* [ASSIGNED TASK] Only the number should be given: how many lines below contain "that".

───── EXERCISE INPUT ─────

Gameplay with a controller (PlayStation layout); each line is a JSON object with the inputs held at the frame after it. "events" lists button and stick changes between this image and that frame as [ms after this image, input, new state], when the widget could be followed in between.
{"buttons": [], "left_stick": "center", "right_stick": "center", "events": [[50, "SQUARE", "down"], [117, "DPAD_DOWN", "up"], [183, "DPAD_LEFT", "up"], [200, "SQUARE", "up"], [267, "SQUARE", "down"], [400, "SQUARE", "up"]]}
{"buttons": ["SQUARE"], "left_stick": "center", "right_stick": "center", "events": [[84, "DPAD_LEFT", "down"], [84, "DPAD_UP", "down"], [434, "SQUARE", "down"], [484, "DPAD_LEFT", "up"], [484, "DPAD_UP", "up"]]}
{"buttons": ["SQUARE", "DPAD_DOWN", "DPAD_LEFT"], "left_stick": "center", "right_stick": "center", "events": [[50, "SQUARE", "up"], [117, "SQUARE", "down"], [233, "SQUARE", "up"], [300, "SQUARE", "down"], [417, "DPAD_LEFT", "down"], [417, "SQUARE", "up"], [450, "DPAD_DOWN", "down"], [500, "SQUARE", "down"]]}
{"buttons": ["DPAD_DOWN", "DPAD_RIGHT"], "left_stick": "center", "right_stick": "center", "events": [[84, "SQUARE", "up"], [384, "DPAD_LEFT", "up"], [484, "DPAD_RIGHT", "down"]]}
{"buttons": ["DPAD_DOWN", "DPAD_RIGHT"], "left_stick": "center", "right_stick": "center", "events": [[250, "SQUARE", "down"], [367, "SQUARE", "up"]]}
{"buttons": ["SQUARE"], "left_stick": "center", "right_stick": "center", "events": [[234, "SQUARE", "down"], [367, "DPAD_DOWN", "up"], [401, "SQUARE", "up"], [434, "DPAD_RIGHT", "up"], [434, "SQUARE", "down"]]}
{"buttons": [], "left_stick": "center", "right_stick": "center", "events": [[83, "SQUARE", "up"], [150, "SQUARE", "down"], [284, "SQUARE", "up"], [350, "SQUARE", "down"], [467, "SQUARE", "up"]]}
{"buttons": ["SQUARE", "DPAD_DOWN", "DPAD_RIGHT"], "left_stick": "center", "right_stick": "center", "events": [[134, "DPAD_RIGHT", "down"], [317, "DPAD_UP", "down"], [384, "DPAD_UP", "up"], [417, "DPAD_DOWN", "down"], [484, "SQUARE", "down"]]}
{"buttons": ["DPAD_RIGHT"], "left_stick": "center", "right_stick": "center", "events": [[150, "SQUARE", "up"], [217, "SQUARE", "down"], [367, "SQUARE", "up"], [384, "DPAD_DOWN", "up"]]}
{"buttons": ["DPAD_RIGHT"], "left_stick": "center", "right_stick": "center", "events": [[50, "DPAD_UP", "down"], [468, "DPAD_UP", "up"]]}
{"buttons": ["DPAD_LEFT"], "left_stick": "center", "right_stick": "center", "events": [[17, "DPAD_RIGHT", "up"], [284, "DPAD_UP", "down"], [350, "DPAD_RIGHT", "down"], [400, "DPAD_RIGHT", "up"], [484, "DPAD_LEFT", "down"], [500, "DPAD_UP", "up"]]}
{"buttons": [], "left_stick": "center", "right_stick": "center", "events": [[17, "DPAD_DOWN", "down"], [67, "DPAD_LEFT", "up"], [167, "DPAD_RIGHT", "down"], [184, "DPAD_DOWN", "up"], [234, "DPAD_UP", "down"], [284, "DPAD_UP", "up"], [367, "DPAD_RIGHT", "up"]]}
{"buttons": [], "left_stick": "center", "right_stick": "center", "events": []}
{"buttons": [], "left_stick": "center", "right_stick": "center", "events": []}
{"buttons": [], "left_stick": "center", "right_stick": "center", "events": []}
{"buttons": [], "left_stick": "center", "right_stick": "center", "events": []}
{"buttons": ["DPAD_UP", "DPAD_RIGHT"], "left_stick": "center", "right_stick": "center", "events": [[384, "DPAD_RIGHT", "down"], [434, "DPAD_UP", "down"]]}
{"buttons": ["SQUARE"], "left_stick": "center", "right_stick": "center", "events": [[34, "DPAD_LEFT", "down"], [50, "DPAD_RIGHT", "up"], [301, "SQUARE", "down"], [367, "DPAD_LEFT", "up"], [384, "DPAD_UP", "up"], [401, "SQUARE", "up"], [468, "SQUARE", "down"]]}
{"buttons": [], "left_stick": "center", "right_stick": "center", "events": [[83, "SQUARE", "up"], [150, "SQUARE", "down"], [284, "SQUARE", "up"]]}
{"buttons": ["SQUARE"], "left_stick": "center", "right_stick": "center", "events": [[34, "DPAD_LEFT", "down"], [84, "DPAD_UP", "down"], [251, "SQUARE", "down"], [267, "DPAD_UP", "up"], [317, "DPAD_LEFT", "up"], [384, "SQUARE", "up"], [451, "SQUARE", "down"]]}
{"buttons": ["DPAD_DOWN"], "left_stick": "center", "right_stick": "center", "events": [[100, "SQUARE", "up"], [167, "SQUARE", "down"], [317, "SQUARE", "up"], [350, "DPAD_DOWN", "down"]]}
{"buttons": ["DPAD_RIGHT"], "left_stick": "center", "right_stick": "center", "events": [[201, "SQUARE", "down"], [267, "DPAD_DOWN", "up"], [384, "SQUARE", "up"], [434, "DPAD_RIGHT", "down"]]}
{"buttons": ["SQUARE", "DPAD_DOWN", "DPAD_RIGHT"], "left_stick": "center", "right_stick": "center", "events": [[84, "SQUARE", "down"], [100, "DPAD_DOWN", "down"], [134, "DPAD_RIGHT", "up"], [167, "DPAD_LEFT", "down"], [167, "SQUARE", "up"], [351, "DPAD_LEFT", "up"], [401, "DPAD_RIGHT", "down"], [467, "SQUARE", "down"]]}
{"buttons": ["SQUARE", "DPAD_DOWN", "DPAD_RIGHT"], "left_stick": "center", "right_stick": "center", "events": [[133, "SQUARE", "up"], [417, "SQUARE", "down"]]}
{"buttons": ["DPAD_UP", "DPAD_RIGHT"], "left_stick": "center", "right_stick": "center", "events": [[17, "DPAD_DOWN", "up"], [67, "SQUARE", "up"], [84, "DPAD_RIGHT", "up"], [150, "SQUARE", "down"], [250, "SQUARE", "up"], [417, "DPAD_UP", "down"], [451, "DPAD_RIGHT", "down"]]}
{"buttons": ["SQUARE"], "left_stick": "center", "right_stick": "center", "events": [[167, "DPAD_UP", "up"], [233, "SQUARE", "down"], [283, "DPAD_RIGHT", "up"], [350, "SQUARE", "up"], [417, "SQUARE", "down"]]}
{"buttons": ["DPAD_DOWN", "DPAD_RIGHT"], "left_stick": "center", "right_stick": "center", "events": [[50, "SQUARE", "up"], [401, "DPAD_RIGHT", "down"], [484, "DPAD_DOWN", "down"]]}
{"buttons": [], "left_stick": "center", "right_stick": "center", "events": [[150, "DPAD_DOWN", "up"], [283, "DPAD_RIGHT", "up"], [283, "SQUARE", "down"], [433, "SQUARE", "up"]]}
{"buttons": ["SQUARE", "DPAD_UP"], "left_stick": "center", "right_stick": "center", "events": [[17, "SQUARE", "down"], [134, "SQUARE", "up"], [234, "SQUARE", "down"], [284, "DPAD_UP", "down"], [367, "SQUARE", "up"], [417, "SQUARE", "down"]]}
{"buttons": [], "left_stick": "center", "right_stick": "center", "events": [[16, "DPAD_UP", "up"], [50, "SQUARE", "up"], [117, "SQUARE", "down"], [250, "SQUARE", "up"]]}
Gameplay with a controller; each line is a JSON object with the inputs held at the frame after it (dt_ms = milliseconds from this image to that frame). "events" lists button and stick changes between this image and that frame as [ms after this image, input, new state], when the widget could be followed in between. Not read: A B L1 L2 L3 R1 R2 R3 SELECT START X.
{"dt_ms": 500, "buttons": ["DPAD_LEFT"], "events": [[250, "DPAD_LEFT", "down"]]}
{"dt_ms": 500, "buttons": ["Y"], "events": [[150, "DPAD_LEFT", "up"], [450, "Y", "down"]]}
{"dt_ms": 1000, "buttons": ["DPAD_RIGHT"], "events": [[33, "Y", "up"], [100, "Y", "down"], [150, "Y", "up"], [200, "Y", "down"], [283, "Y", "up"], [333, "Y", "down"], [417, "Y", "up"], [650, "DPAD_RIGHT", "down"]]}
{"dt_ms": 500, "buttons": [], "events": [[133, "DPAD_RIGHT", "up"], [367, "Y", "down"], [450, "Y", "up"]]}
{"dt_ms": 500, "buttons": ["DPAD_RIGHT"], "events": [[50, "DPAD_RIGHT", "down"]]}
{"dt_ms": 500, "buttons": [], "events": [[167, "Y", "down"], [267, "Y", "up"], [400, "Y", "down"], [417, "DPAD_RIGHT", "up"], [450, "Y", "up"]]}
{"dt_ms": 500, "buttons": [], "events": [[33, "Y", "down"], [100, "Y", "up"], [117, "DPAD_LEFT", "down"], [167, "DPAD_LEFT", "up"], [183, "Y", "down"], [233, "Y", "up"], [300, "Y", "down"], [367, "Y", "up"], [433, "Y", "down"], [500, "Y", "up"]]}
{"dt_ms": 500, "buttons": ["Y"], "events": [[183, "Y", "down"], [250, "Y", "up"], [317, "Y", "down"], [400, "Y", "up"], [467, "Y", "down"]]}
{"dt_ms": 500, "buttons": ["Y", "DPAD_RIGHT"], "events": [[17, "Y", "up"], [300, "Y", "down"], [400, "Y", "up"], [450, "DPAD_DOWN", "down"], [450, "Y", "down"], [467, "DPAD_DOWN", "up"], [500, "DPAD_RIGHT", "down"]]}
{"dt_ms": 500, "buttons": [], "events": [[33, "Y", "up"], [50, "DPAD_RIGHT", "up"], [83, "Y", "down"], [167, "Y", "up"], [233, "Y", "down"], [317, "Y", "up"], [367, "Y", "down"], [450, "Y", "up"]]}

─────

* [WRITTEN SOLUTION] 2